Information provided START

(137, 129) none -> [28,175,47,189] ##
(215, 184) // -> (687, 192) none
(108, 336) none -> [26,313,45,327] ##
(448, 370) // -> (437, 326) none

Information provided END
Information provided START

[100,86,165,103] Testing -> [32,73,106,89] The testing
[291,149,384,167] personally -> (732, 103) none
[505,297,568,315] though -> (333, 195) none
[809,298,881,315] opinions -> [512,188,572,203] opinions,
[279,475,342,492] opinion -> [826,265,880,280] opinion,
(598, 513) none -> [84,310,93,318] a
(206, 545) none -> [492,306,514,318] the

Information provided END

▶ _Task details_
Every line above from the line with "[279,475,342,492] opinion ->" to the line with "(206, 545) none -> [492,306,514,318] the" is wanted, ends included; write them out exactly and add no other line.

▶ _Response for this exercise_
[279,475,342,492] opinion -> [826,265,880,280] opinion,
(598, 513) none -> [84,310,93,318] a
(206, 545) none -> [492,306,514,318] the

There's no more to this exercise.